Michael Bublé: I was told my music wouldn't sell
- Bang Showbiz
- 31 October 2016
Michael Bublé was told by producer David Foster that his music would never sell and he'd never be a signed artist
Michael Bublé was told his music would "never" sell.
The 41-year-old singer has sold over 55 million albums worldwide since his debut album was released in 2001, but it hasn't always been easy as he was previously shunned by producer David Foster and told he would "never be signed" to the Warner Bros. record label.

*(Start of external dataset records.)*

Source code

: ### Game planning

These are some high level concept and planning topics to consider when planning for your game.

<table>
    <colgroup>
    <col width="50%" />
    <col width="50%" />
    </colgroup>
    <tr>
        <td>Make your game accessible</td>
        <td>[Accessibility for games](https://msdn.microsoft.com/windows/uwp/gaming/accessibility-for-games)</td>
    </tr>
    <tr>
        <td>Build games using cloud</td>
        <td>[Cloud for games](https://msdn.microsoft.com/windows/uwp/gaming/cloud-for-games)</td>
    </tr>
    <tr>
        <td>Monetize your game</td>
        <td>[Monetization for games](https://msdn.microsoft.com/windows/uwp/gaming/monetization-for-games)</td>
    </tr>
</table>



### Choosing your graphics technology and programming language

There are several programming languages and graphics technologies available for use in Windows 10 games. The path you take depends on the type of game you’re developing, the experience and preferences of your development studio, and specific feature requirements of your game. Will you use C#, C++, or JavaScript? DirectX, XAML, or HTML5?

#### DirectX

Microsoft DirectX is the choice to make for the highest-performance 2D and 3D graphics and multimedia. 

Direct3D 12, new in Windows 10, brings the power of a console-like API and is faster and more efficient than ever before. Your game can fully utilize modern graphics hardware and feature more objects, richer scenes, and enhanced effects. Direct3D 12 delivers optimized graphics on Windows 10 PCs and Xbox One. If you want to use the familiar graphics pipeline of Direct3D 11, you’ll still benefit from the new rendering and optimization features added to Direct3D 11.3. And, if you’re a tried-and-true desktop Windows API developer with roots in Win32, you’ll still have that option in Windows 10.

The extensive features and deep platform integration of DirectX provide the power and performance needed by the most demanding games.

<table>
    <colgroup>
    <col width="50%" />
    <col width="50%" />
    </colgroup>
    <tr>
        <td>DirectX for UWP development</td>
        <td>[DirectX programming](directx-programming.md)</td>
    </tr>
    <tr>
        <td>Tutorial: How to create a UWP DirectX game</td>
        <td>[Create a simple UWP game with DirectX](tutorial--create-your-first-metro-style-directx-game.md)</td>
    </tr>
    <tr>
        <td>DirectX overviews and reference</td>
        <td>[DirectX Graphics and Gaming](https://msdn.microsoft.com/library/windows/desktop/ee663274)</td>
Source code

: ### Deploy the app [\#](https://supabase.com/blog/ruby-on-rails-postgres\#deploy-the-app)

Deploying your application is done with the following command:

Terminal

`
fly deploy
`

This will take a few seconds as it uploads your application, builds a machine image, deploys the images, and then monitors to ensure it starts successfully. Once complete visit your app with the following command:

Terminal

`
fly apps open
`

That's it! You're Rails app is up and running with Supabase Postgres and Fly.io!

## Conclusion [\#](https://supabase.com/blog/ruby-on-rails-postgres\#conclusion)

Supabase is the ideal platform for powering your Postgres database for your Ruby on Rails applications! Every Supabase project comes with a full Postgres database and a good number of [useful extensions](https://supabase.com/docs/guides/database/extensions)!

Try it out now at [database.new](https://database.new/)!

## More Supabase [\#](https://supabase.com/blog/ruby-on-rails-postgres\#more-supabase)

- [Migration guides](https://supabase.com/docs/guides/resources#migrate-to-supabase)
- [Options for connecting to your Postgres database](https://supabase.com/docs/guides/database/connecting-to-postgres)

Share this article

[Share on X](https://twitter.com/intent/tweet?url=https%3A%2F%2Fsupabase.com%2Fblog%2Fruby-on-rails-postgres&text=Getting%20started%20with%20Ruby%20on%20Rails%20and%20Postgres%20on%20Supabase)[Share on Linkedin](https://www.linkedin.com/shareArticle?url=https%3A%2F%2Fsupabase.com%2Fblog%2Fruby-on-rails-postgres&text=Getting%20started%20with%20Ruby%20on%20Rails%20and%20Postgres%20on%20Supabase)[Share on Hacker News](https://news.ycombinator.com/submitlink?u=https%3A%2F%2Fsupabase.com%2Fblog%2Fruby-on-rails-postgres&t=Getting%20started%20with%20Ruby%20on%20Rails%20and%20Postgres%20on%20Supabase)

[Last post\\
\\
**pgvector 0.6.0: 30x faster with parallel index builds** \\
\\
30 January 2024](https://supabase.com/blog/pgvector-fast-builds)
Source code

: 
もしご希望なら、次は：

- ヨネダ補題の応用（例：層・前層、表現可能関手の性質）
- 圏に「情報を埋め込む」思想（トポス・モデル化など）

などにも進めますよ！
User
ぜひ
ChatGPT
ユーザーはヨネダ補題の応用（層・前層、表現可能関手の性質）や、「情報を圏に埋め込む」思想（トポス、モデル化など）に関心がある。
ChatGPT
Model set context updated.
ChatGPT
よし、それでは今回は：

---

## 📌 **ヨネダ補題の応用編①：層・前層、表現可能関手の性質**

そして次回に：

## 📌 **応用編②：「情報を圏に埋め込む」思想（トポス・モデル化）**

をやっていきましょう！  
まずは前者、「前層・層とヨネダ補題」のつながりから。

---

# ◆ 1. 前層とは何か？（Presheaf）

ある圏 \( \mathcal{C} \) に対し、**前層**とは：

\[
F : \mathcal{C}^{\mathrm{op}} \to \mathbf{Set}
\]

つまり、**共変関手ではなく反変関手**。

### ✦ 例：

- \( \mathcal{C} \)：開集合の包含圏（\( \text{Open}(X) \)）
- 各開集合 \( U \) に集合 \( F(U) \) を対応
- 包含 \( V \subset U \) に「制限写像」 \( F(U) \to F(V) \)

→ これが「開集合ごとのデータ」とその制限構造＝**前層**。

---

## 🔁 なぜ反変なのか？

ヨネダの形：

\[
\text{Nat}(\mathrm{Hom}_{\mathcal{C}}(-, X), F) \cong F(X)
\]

Speaking on UK radio station BBC Radio 4, the 'Haven't Met You Yet' singer said: "[David Foster said] 'You will never be signed to my label, I will never produce you. You are talented but I see no record sales for this genre of music.'
"To dismiss me, [Foster] said, 'For $100,000 a track, I will produce on spec a record for you, and because I'm an executive of Warner Bros they'll get first right of refusal.'
"And then he pushed me out the door thinking he would never see me again."
But the encounter with the producer - who has worked with the likes of Whitney Houston and Celine Dion - only made the 'Feeling Good' musician more determined to raise the money and prove him wrong.
He added: "What he didn't know was that I would go back to Vancouver and go bank to bank with a manager I had at the time and find an investor.
"I flew back to Los Angeles and went to David's house, and he said 'What do you want?' And I said 'Mr Foster I have the money.'
"He couldn't believe I had come back. But he said, 'All right', and we started making the record."
The challenges didn't stop there, as the 'It's a Beautiful Day' singer then had to convince Warner Bros. to sign him.
He said: "I walked into the Warner Bros records' home in Burbank, and I don't think I'd ever been as terrified.
"This executive named Tom Whalley came in the room and he said 'Why should we sign you? We have [Frank] Sinatra.'
"And I said 'With all due respect, Sinatra's dead, don't bury the music with him.' I said 'I'll work hard and help fill the void and we will keep this music alive together'.
"Three days later, I was on the treadmill and my grandfather was with me, and the doors flung open and my grandfather said 'Sunshine, you're with Warner Bros'."